A depressing report from Afghanistan about the continuing erosion of women's rights as the Taliban become more powerful in the vacuum of the worsening security situation. The Afghan MP Shukria Barakzai receives death threats but says "there is no choice. I would rather die for the dignity of women than die for nothing. Should I stop my work because there is a chance I might be killed? I must go on, and if it happens it happens".

The author of the gung-ho website Come Back Alive has a different perspective: he says "Somehow in [international, usually female, journalists'] zeal to create women's rights in a country staggering to its knees, they forget to mention the complete lack of jobs, housing, medical care, health services and education for men". I'm not sure I buy the argument, though; what justification is there for acid attacks on schoolgirls?

3 comments:

nmj said...

Hey Lottie, Yes, men having a crap time in Afghanistan somehow doesn't cancel out women having an even more crap time...

Unknown said...

hello (apologies in advance for post quality - this is written in the haze of jetlag so there's no accounting for where it might ramble to - see what I mean already??)

Is it just me or.....are these issues not serial but parallel? And women's rights (oh, you know, not to have acid thrown at them, to be educated, not to be chattals of men) benefit all society by instilling basic concepts such as respect, equality, fairness, rule of law etc etc... rather than having men's (somewhat) justifiable rage at their circumstances externalised and then projected onto society's weakest members.

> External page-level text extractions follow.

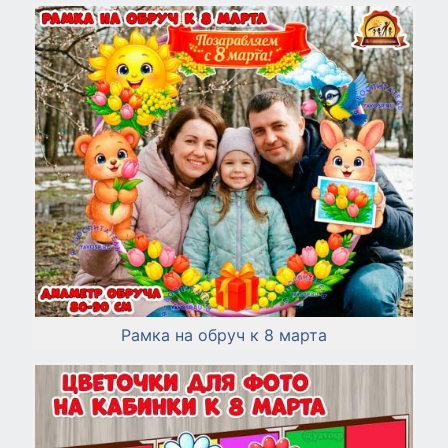
Рамка на обруч к 8 марта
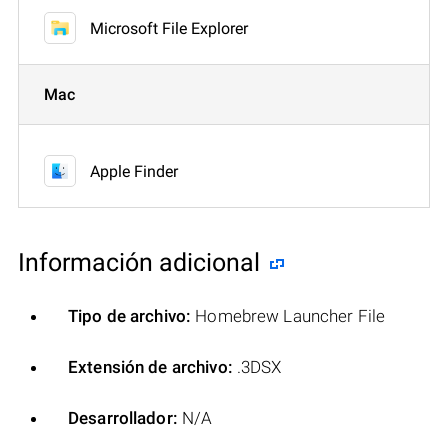
Microsoft File Explorer
Mac
Apple Finder
Información adicional
Tipo de archivo:
Homebrew Launcher File
Extensión de archivo:
.3DSX
Desarrollador:
N/A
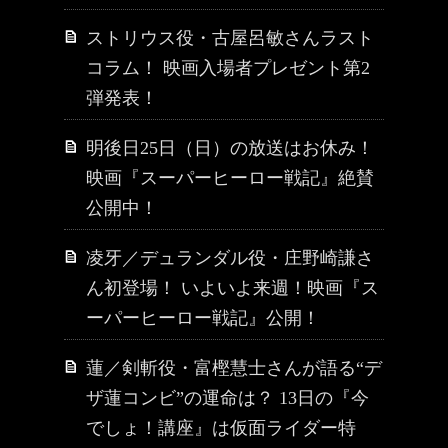
ストリウス役・古屋呂敏さんラスト
コラム！ 映画入場者プレゼント第2
弾発表！
明後日25日（日）の放送はお休み！
映画『スーパーヒーロー戦記』絶賛
公開中！
凌牙／デュランダル役・庄野崎謙さ
ん初登場！ いよいよ来週！映画『ス
ーパーヒーロー戦記』公開！
蓮／剣斬役・富樫慧士さんが語る“デ
ザ蓮コンビ”の運命は？ 13日の『今
でしょ！講座』は仮面ライダー特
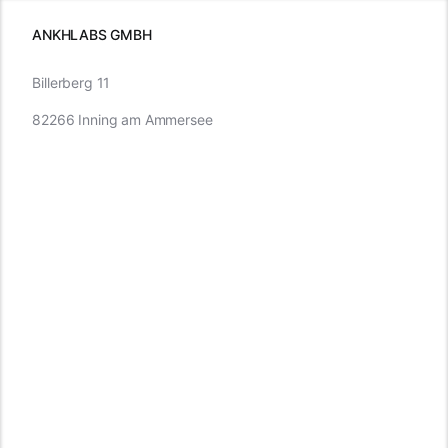
müssen
ANKHLABS GMBH
Billerberg 11
82266 Inning am Ammersee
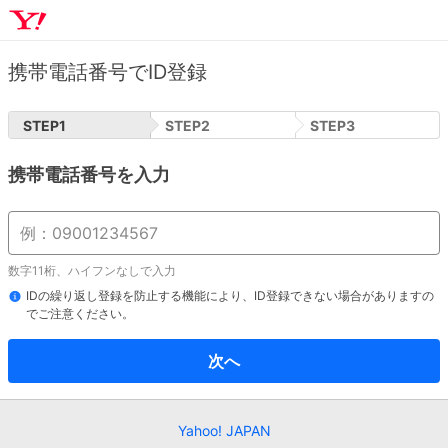
携帯電話番号でID登録
STEP
1
STEP
2
STEP
3
携帯電話番号を入力
数字11桁、ハイフンなしで入力
IDの繰り返し登録を防止する機能により、ID登録できない場合がありますの
でご注意ください。
次へ
Yahoo! JAPAN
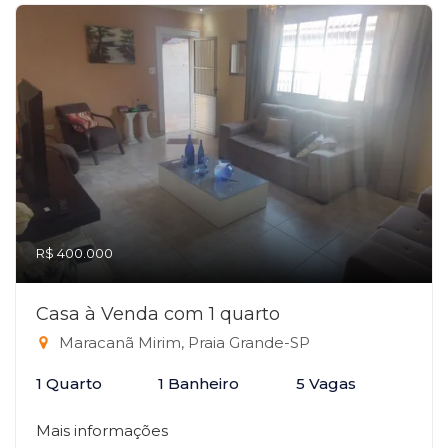
R$ 400.000
Casa à Venda com 1 quarto
Maracanã Mirim, Praia Grande-SP
1 Quarto
1 Banheiro
5 Vagas
Mais informações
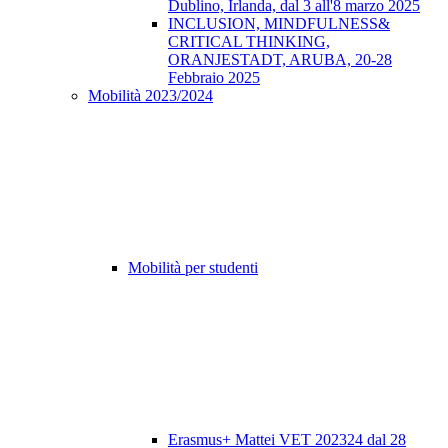
Dublino, Irlanda, dal 3 all'8 marzo 2025
INCLUSION, MINDFULNESS&
CRITICAL THINKING,
ORANJESTADT, ARUBA, 20-28
Febbraio 2025
Mobilità 2023/2024
Mobilità per studenti
Erasmus+ Mattei VET 202324 dal 28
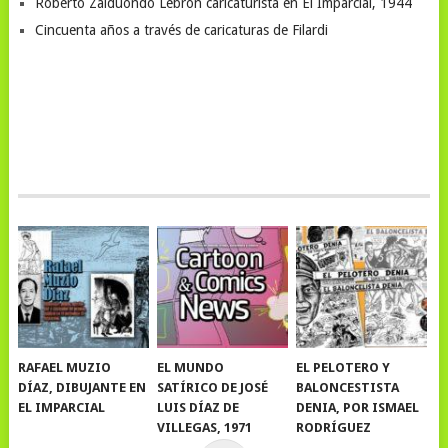
Roberto Zalduondo Lebrón caricaturista en El Imparcial, 1944
Cincuenta años a través de caricaturas de Filardi
RAFAEL MUZIO
EL MUNDO
EL PELOTERO Y
DÍAZ, DIBUJANTE EN
SATÍRICO DE JOSÉ
BALONCESTISTA
EL IMPARCIAL
LUIS DÍAZ DE
DENIA, POR ISMAEL
VILLEGAS, 1971
RODRÍGUEZ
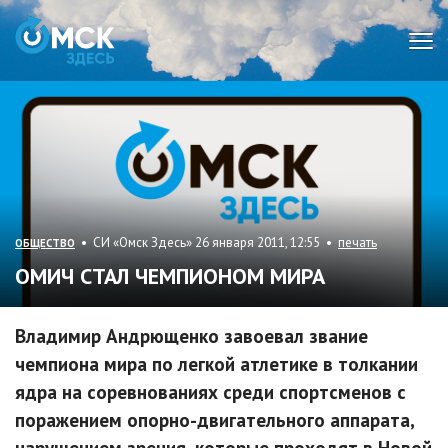
Мен
• СИ «Омск Здесь» 26 января 2011, 12:55 •
печать
ОБЩЕСТВО
ОМИЧ СТАЛ ЧЕМПИОНОМ МИРА
Владимир Андрющенко завоевал звание
чемпиона мира по легкой атлетике в толкании
ядра на соревнованиях среди спортсменов с
поражением опорно-двигательного аппарата,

Or something. Maybe it's time to try a nap again.

LottieP said...

Hello, nmj; nice to see you here. Thanks for commenting, GP; even in jetlagged state, still making sense!

And quite. Where a politician receives death threats and human beings are treated as slaves, or attacked just for running a business or for going to school, that is objectively reprehensible. What angers me about the arrogant character who writes Come Back Alive (just check out his picture here: "the man, the adventurer, the writer": Deliverance, anyone?) is that he seems to think that because the "gender journalists" he despises are campaiging on an issue, it automatically becomes less worthwhile.

Read his site: it's an eye-opener. The advice clearly isn't aimed at women, but luckily (for me) I have no plans to go to Afghanistan any time soon.